The fact of the matter is that, if all you knew about Stevenson is what you saw when you watched him fight, you would love him. The power he possesses is, indeed, super. There might be no one with more exhilarating one-punch knockout authority. Among the contenders: Kovalev usually wears people down by combination before giving the bras d’honneur to their waking hours; Lucas Matthysse has been defanged slightly over his last two fights; only Gennady Golovkin contends and, as of now, he hasn’t faced anyone as good as Stevenson has beaten. And Stevenson is no mere slugger. Even at 36, he is quick and athletic, delivering his dynamite with springy leaps. His southpaw stance and steadily improved technique under Emmanuel Steward and then Sugar Hill — even in his last fight, against Tony Bellew, he was demonstrating new wrinkles — means that when he can’t immediately detonate, he’s capable of setting a time bomb.
Whereas Stevenson offered up a 2013 Fighter of the Year candidacy with wins over Darnell Boone (avenging his only loss), Chad Dawson, Tavoris Cloud and Bellew, Fonfara did himself one sizable favor in that frame. He scored his best win, a late stoppage of Gabriel Campillo in a fight he was losing. His next best win, in 2012, came over a badly faded Glen Johnson. A right hand injury left most of his 2013 limp, however. He is an authentic top 10 contender, and if Stevenson had already beaten Kovalev and/or Hopkins, we wouldn’t think too ill of this meeting.
Fonfara brings size, at 6’2″, not that Stevenson, at 5’11”, isn’t used to being the shorter man by now — Bellew was 6’3″. Fonfara is a bigger puncher than Bellew, though. He’s an actively good one (and, wags would note, he has a much better KO record after his 2009 performance enhancing drug bust than before). His main offensive weapon is the 1-2, although he mixes in left hooks and the occasional uppercut with either hand, mixing things up just enough to make the 1-2 effective. He has negligible interest in body punching, yet helped finish Campillo with a body attack. He is not fast — just faster than a fair number of his opponents. His defense is stiff, with a high guard, vulnerable to being penetrated underneath, down the middle or around by anyone who puts more a couple shots together. Back in 2008, he got smooshed by gatekeeper Derrick Findley in two rounds. But he has a fighter’s spirit where travails often translate into triumph, as exhibited against Campillo or in his last fight, when Samuel Miller rabbit punched him and Fonfara got angry and stopped him with a left hook seconds later.

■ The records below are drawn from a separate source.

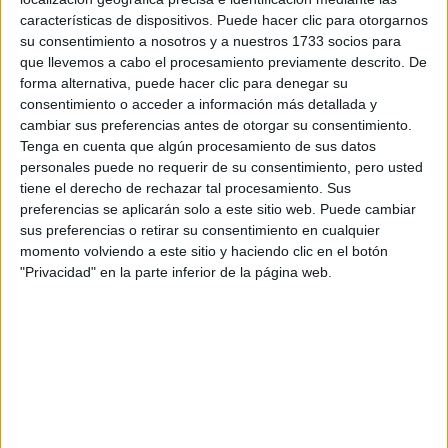
características de dispositivos. Puede hacer clic para otorgarnos
Tu email:
*
su consentimiento a nosotros y a nuestros 1733 socios para
que llevemos a cabo el procesamiento previamente descrito. De
forma alternativa, puede hacer clic para denegar su
¿Qué quieres preguntar?
*
consentimiento o acceder a información más detallada y
cambiar sus preferencias antes de otorgar su consentimiento.
Tenga en cuenta que algún procesamiento de sus datos
personales puede no requerir de su consentimiento, pero usted
tiene el derecho de rechazar tal procesamiento. Sus
preferencias se aplicarán solo a este sitio web. Puede cambiar
Escribe aquí las dudas o preguntas que te gustaría que te
sus preferencias o retirar su consentimiento en cualquier
respondieran: plazos de preinscripción, precios, plazas
momento volviendo a este sitio y haciendo clic en el botón
disponibles…:
"Privacidad" en la parte inferior de la página web.
Acepto los
términos y condiciones
y la
política de
privacidad
:
*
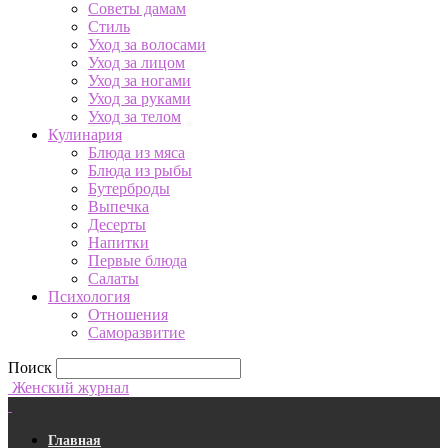
Советы дамам
Стиль
Уход за волосами
Уход за лицом
Уход за ногами
Уход за руками
Уход за телом
Кулинария
Блюда из мяса
Блюда из рыбы
Бутерброды
Выпечка
Десерты
Напитки
Первые блюда
Салаты
Психология
Отношения
Саморазвитие
Поиск
Женский журнал
Главная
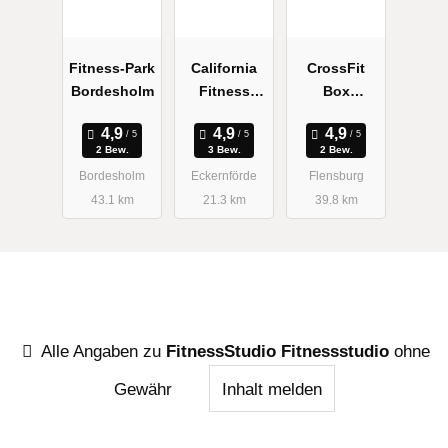
Fitness-Park
California
CrossFit
Bordesholm
Fitness
Box
Eckernförde
Flensburg
2 Bew.
3 Bew.
2 Bew.
Bordesholm
Eckernförde
Flensburg
43.1 km
21.3 km
39.8 km
Alle Angaben zu
FitnessStudio Fitnessstudio
ohne
Gewähr
Inhalt melden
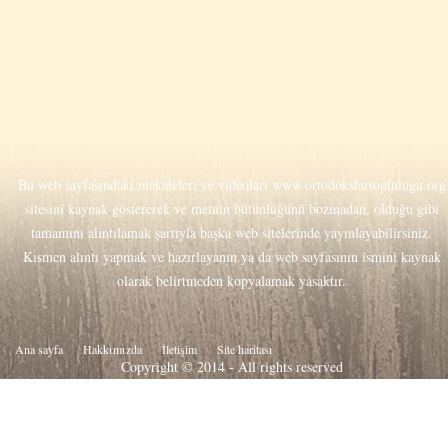
Bu web sayfasındaki makaleleri ve videoları
www.ortodokslartoplulugu.org
sitesini kaynak göstererek ve metnin bütünlüğünü bozmadan, olduğu gibi
tamamını alıntılamak şartıyla başka web sitelerinde yayınlayabilirsiniz.
Kısmen alıntı yapmak ve hazırlayanın ya da web sayfasının ismini kaynak
olarak belirtmeden kopyalamak yasaktır.
Ana sayfa
Hakkιmιzda
İletişim
Site haritası
Copyright © 2014 - All rights reserved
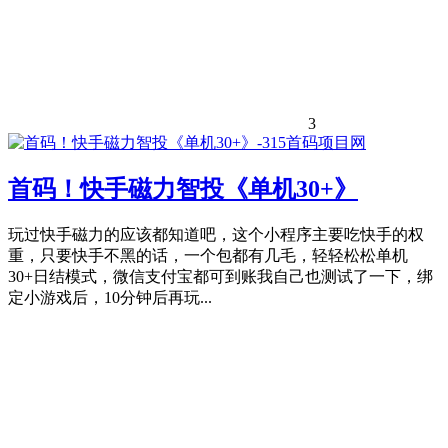
3
首码！快手磁力智投《单机30+》
玩过快手磁力的应该都知道吧，这个小程序主要吃快手的权
重，只要快手不黑的话，一个包都有几毛，轻轻松松单机
30+日结模式，微信支付宝都可到账我自己也测试了一下，绑
定小游戏后，10分钟后再玩...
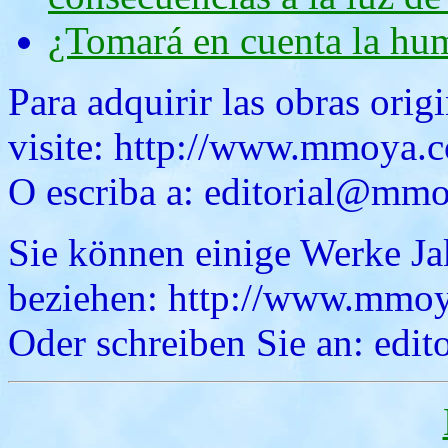
¿Tomará en cuenta la hum
Para adquirir las obras ori
visite: http://www.mmoya.c
O escriba a: editorial@mm
Sie können einige Werke Ja
beziehen: http://www.mmoy
Oder schreiben Sie an: ed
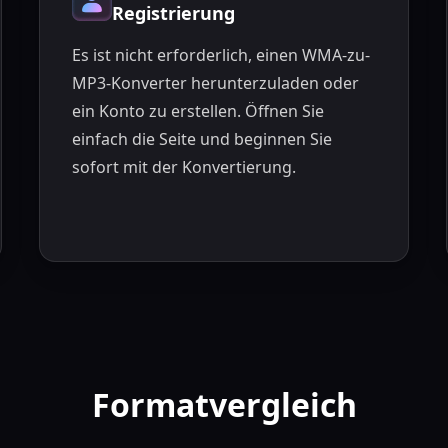
Registrierung
Es ist nicht erforderlich, einen WMA-zu-
MP3-Konverter herunterzuladen oder
ein Konto zu erstellen. Öffnen Sie
einfach die Seite und beginnen Sie
sofort mit der Konvertierung.
Formatvergleich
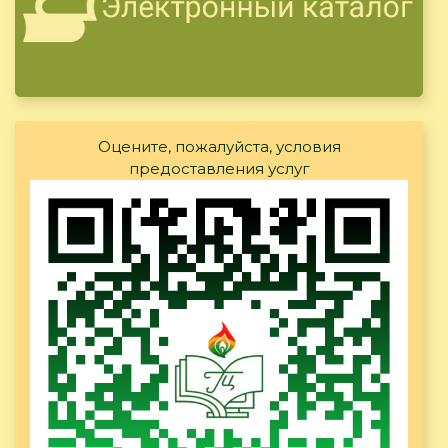
Оцените, пожалуйста, условия
предоставления услуг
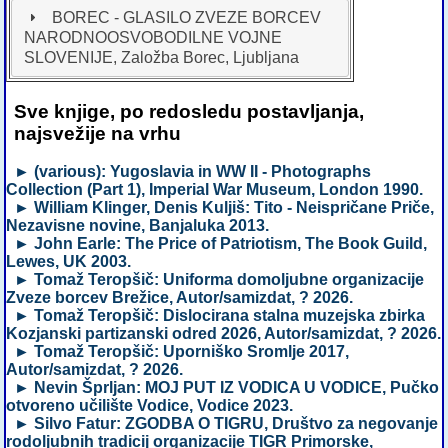
BOREC - GLASILO ZVEZE BORCEV
NARODNOOSVOBODILNE VOJNE
SLOVENIJE, Založba Borec, Ljubljana
Sve knjige, po redosledu postavljanja,
najsvežije na vrhu
► (various): Yugoslavia in WW II - Photographs
Collection (Part 1), Imperial War Museum, London 1990.
► William Klinger, Denis Kuljiš: Tito - Neispričane Priče,
Nezavisne novine, Banjaluka 2013.
► John Earle: The Price of Patriotism, The Book Guild,
Lewes, UK 2003.
► Tomaž Teropšič: Uniforma domoljubne organizacije
Zveze borcev Brežice, Autor/samizdat, ? 2026.
► Tomaž Teropšič: Dislocirana stalna muzejska zbirka
Kozjanski partizanski odred 2026, Autor/samizdat, ? 2026.
► Tomaž Teropšič: Uporniško Sromlje 2017,
Autor/samizdat, ? 2026.
► Nevin Šprljan: MOJ PUT IZ VODICA U VODICE, Pučko
otvoreno učilište Vodice, Vodice 2023.
► Silvo Fatur: ZGODBA O TIGRU, Društvo za negovanje
rodoljubnih tradicij organizacije TIGR Primorske,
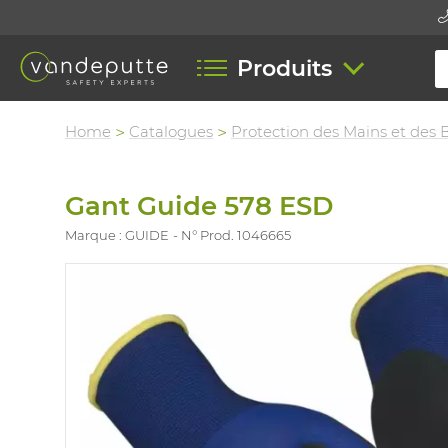
Produits
Home
Catalogues
Protection des Mains et des 
Gant Guide 578 ESD
Marque : GUIDE
N° Prod. 1046665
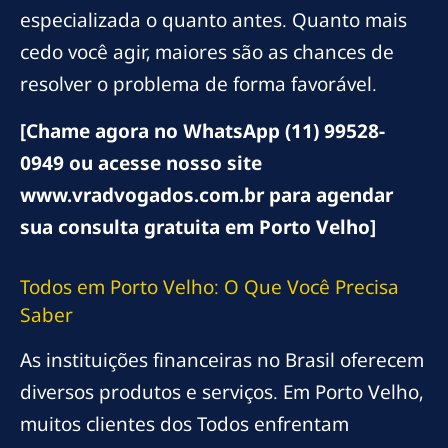
especializada o quanto antes. Quanto mais
cedo você agir, maiores são as chances de
resolver o problema de forma favorável.
[Chame agora no WhatsApp (11) 99528-
0949 ou acesse nosso site
www.vradvogados.com.br para agendar
sua consulta gratuita em Porto Velho]
Todos em Porto Velho: O Que Você Precisa
Saber
As instituições financeiras no Brasil oferecem
diversos produtos e serviços. Em Porto Velho,
muitos clientes dos Todos enfrentam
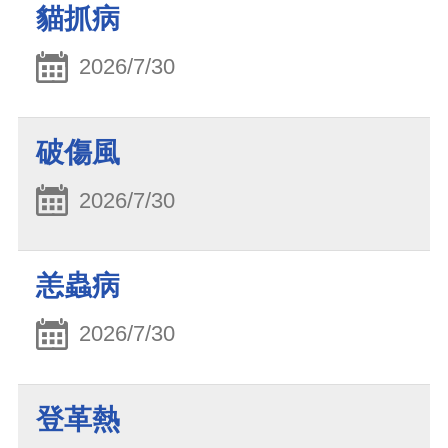
貓抓病
2026/7/30
破傷風
2026/7/30
恙蟲病
2026/7/30
登革熱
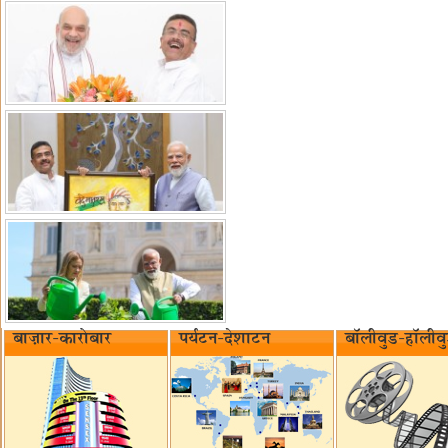
बाज़ार-कारोबार
पर्यटन-देशाटन
बॉलीवुड-हॉलीव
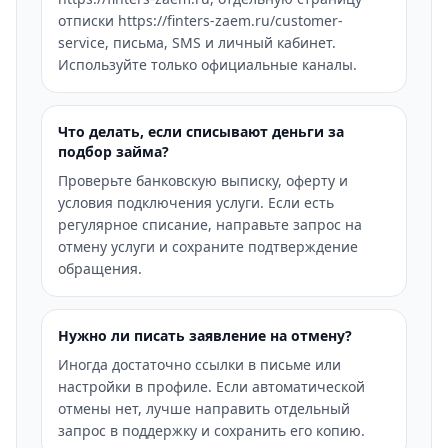
отписки https://finters-zaem.ru/customer-
service, письма, SMS и личный кабинет.
Используйте только официальные каналы.
Что делать, если списывают деньги за
подбор займа?
Проверьте банковскую выписку, оферту и
условия подключения услуги. Если есть
регулярное списание, направьте запрос на
отмену услуги и сохраните подтверждение
обращения.
Нужно ли писать заявление на отмену?
Иногда достаточно ссылки в письме или
настройки в профиле. Если автоматической
отмены нет, лучше направить отдельный
запрос в поддержку и сохранить его копию.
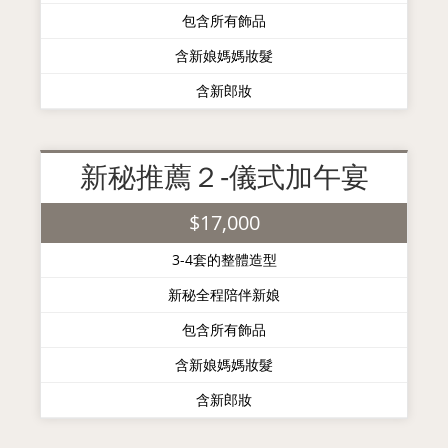
包含所有飾品
含新娘媽媽妝髮
含新郎妝
新秘推薦２-儀式加午宴
$17,000
3-4套的整體造型
新秘全程陪伴新娘
包含所有飾品
含新娘媽媽妝髮
含新郎妝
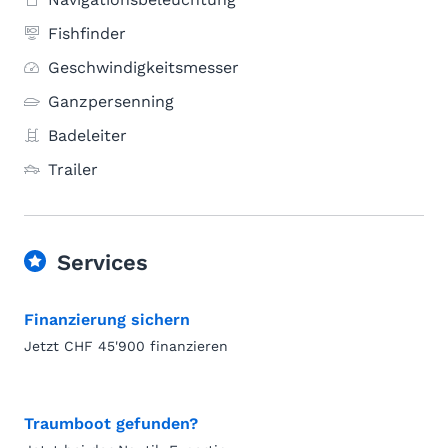
Fishfinder
Geschwindigkeitsmesser
Ganzpersenning
Badeleiter
Trailer
Services
Finanzierung sichern
Jetzt CHF 45'900 finanzieren
Traumboot gefunden?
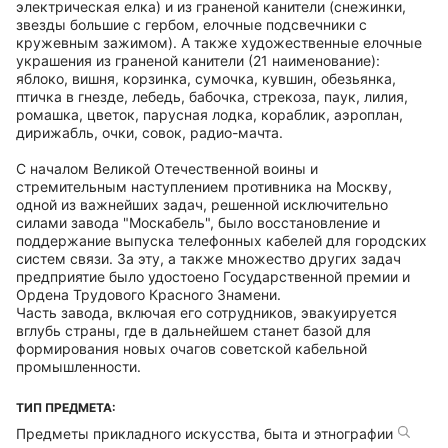
электрическая елка) и из граненой канители (снежинки,
звезды большие с гербом, елочные подсвечники с
кружевным зажимом). А также художественные елочные
украшения из граненой канители (21 наименование):
яблоко, вишня, корзинка, сумочка, кувшин, обезьянка,
птичка в гнезде, лебедь, бабочка, стрекоза, паук, лилия,
ромашка, цветок, парусная лодка, кораблик, аэроплан,
дирижабль, очки, совок, радио-мачта.
С началом Beликoй Отечественной воины и
стремительным наступлением противника на Mocкву,
одной из важнейших задач, решенной исключительно
силами завода "Mocкaбeль", было восстановление и
поддержание выпуска телефонных кабелей для городских
систем связи. За эту, a также множество других задач
предприятие было удостоено Государственной премии и
Ордена Tpyдoвoгo Красного Знамени.
Часть завода, включая его сотрудников, эвакуируется
вглубь страны, где в дальнейшем станет базой для
формирования новых очагов советской кабельной
промышленности.
ТИП ПРЕДМЕТА:
Предметы прикладного искусства, быта и этнографии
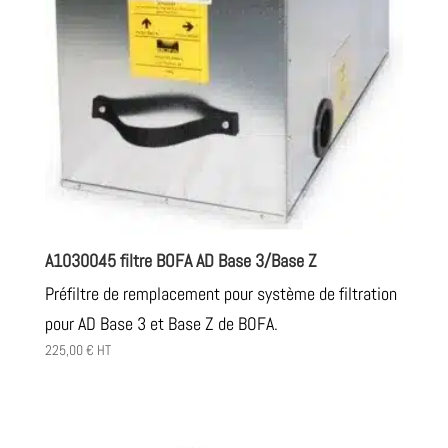
A1030045 filtre BOFA AD Base 3/Base Z
Préfiltre de remplacement pour système de filtration
pour AD Base 3 et Base Z de BOFA.
225,00
€
HT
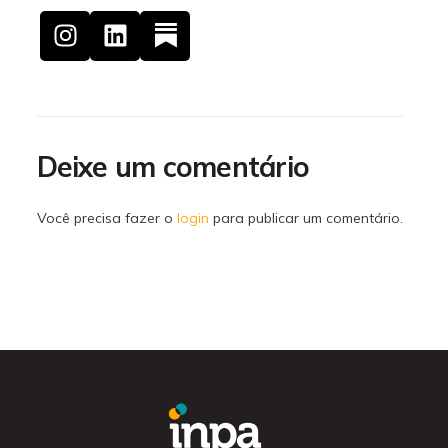
Deixe um comentário
Você precisa fazer o
login
para publicar um comentário.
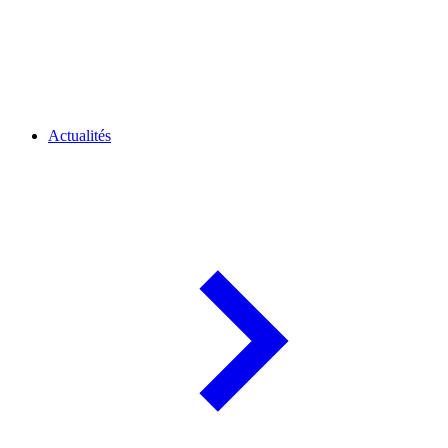
Actualités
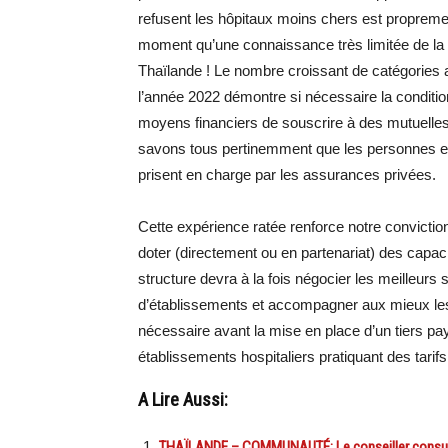
refusent les hôpitaux moins chers est propreme
moment qu’une connaissance très limitée de la r
Thaïlande ! Le nombre croissant de catégories a
l’année 2022 démontre si nécessaire la conditio
moyens financiers de souscrire à des mutuelle
savons tous pertinemment que les personnes en
prisent en charge par les assurances privées.
Cette expérience ratée renforce notre conviction
doter (directement ou en partenariat) des capac
structure devra à la fois négocier les meilleurs s
d’établissements et accompagner aux mieux les
nécessaire avant la mise en place d’un tiers pa
établissements hospitaliers pratiquant des tarif
A Lire Aussi:
THAÏLANDE – COMMUNAUTÉ: Le conseiller consula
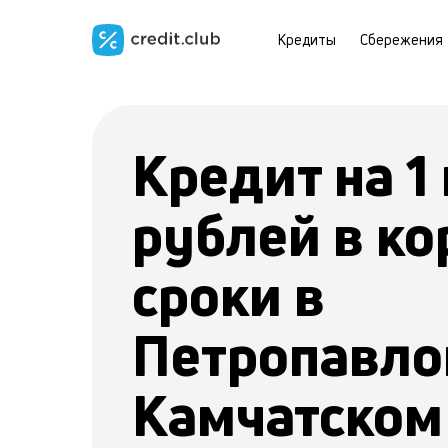
Кредиты
Сбережения
Кредит на 1
рублей в ко
сроки в
Петропавло
Камчатском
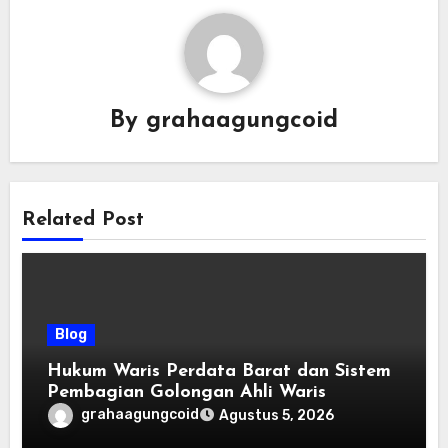
By
grahaagungcoid
Related Post
Blog
Hukum Waris Perdata Barat dan Sistem
Pembagian Golongan Ahli Waris
grahaagungcoid
Agustus 5, 2026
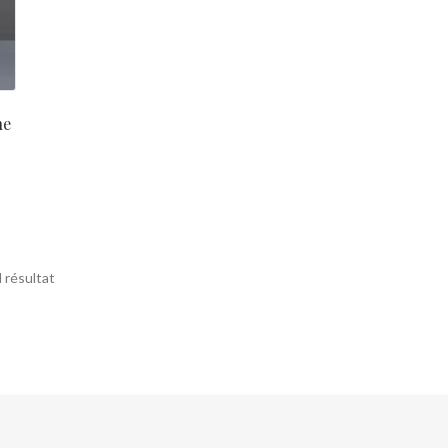
ne
l résultat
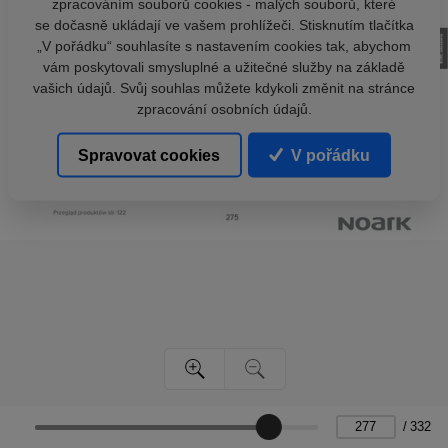
zpracováním souborů cookies - malých souborů, které
se dočasně ukládají ve vašem prohlížeči. Stisknutím tlačítka
„V pořádku“ souhlasíte s nastavením cookies tak, abychom
vám poskytovali smysluplné a užitečné služby na základě
vašich údajů. Svůj souhlas můžete kdykoli změnit na stránce
zpracování osobních údajů.
Spravovat cookies
V pořádku
/
332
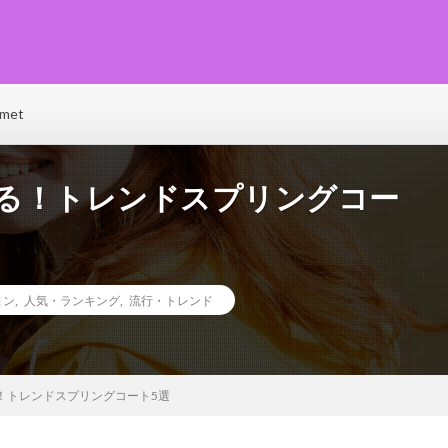
♡ファッション･ビューティー･恋愛･グルメ･ライフなど、トレンド情報が満載で毎
e(ベリーネ)で、毎日ハッピーに輝いちゃいましょう！
met
行る！トレンドスプリングコー
ョン
,
人気・ランキング
,
流行・トレンド
る！トレンドスプリングコート5選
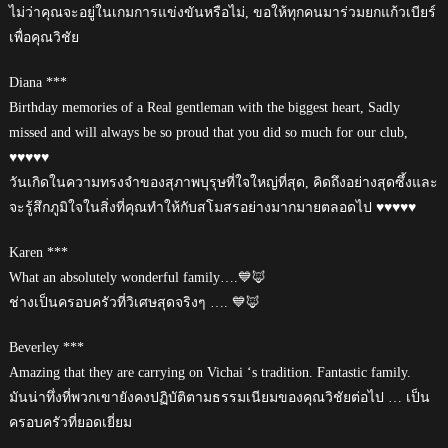
ไม่ว่าคุณจะอยู่ในเกมการแข่งขันหรือไม่, ขอให้ทุกคนมาร่วมยกแก้วเบียร์
เพื่อคุณวิชัย
Diana ***
Birthday memories of a Real gentleman with the biggest heart, Sadly
missed and will always be so proud that you did so much for our club,
♥️♥️♥️♥️♥️
วันเกิดในความทรงจำของสุภาพบุรุษที่ใจใหญ่ที่สุด, คิดถึงอย่างสุดซึ้งและ
จะรู้สึกภูมิใจในสิ่งที่คุณทำให้กับสโมสรอย่างมากมายตลอดไป ♥️♥️♥️♥️♥️
Karen ***
What an absolutely wonderful family….💙🦊
ช่างเป็นครอบครัวที่วิเศษสุดจริงๆ …. 💙🦊
Beverley ***
Amazing that they are carrying on Vichai ‘s tradition. Fantastic family.
มันน่าทึ่งที่พวกเขายังคงปฏิบัติตามธรรมเนียมของคุณวิชัยต่อไป … เป็น
ครอบครัวที่ยอดเยี่ยม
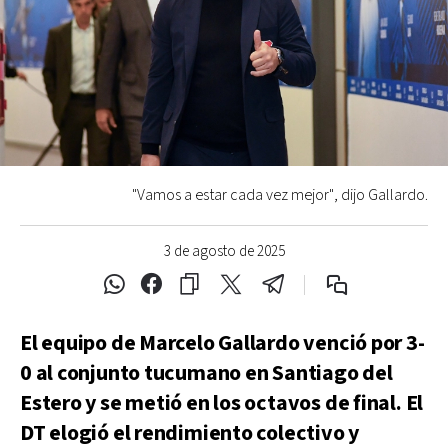
"Vamos a estar cada vez mejor", dijo Gallardo.
3 de agosto de 2025
El equipo de Marcelo Gallardo venció por 3-
0 al conjunto tucumano en Santiago del
Estero y se metió en los octavos de final. El
DT elogió el rendimiento colectivo y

All of this adds up to moderately difficult fight for Stevenson, at best. It might be a harder fight than Bellew, who is a better pure boxer than Fonfara and gave Stevenson few counterpunching openings early. The more naturally aggressive Fonfara might find himself giving Stevenson too many opportunities and retreating sooner than he intended. Fonfara can fight off the back foot a touch; it’s not his inclination. His best chance is landing a miracle shot early, and that’s not the kind of chance anyone would be wise to bet upon. All the time he’s trying, Stevenson will be landing pretty much at will. Stevenson by knockout around the midway point of the fight, if not sooner. There would be nothing funnier than to see Fonfara KOing Showtime’s prize in its war with HBO, but waiting for that laugh to come is as fruitless as doing the same while watching a two-hour Dane Cook special.
Will such a knockout make people begin to put Stevenson-Kovalev and the rest of it out of mind? It’s possible. But it will only be a beginning, at best.